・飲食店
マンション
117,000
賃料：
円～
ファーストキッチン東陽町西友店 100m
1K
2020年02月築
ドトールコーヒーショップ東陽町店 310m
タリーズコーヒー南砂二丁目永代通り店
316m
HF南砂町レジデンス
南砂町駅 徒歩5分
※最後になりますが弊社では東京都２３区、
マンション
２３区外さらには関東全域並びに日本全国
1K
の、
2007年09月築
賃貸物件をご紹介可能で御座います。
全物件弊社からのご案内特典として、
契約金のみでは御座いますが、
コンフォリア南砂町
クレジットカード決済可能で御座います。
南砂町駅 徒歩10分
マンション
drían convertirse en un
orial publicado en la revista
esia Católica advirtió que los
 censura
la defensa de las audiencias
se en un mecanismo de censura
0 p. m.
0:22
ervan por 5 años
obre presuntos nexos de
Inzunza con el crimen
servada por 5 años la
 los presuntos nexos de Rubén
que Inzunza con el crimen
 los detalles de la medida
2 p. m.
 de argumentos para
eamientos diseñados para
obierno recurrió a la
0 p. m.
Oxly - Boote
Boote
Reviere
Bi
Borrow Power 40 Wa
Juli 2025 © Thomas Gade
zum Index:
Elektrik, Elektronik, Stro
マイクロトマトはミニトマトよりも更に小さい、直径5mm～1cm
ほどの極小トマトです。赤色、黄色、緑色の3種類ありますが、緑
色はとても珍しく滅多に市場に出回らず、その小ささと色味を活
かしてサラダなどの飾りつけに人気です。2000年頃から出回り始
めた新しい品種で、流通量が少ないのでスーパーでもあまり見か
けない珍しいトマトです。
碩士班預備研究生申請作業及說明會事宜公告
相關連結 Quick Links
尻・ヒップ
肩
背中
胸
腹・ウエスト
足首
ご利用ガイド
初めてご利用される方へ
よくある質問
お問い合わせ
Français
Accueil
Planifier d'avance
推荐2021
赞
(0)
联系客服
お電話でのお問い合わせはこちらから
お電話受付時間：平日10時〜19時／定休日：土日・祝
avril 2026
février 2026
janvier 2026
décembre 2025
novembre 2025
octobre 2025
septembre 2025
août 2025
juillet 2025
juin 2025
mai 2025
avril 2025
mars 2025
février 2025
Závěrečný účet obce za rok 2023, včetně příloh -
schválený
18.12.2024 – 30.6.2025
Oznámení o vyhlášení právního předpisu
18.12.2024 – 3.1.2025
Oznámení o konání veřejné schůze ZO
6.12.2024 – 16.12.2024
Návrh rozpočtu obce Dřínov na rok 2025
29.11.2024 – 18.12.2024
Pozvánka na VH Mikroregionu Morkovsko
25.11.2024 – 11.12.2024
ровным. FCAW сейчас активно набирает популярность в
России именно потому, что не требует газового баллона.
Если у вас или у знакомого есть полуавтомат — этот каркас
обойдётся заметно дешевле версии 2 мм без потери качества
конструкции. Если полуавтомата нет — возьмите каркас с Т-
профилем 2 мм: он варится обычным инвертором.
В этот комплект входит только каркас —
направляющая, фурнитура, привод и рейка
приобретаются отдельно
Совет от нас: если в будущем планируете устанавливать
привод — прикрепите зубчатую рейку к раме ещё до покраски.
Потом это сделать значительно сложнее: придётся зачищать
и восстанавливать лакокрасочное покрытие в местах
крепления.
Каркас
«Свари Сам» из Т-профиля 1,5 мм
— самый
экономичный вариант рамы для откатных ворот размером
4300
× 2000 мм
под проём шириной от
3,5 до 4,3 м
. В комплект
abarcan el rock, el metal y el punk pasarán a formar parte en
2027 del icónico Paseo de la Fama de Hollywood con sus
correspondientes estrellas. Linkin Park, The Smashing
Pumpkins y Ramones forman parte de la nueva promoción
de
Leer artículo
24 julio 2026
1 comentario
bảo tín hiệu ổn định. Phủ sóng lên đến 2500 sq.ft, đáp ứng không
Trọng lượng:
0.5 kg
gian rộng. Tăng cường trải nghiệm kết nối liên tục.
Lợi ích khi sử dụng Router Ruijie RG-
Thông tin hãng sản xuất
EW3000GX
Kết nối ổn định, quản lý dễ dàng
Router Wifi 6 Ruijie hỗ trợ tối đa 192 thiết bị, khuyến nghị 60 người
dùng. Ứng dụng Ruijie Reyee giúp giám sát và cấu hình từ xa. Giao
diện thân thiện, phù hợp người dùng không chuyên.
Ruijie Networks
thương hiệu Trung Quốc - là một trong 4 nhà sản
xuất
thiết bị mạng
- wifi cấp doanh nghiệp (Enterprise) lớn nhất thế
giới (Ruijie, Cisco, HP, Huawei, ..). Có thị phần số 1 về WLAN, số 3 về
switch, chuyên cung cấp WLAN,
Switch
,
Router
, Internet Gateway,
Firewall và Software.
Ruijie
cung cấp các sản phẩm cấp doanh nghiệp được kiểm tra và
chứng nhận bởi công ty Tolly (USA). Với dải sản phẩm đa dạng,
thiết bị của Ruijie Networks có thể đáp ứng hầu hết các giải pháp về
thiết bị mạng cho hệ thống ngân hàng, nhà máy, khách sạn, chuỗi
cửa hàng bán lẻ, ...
══════════
## Brief
Pull out every line of the material above that contains the string "dụng", matching its case.

## Result of the task
Lợi ích khi sử dụng Router Ruijie RG-
dùng. Ứng dụng Ruijie Reyee giúp giám sát và cấu hình từ xa. Giao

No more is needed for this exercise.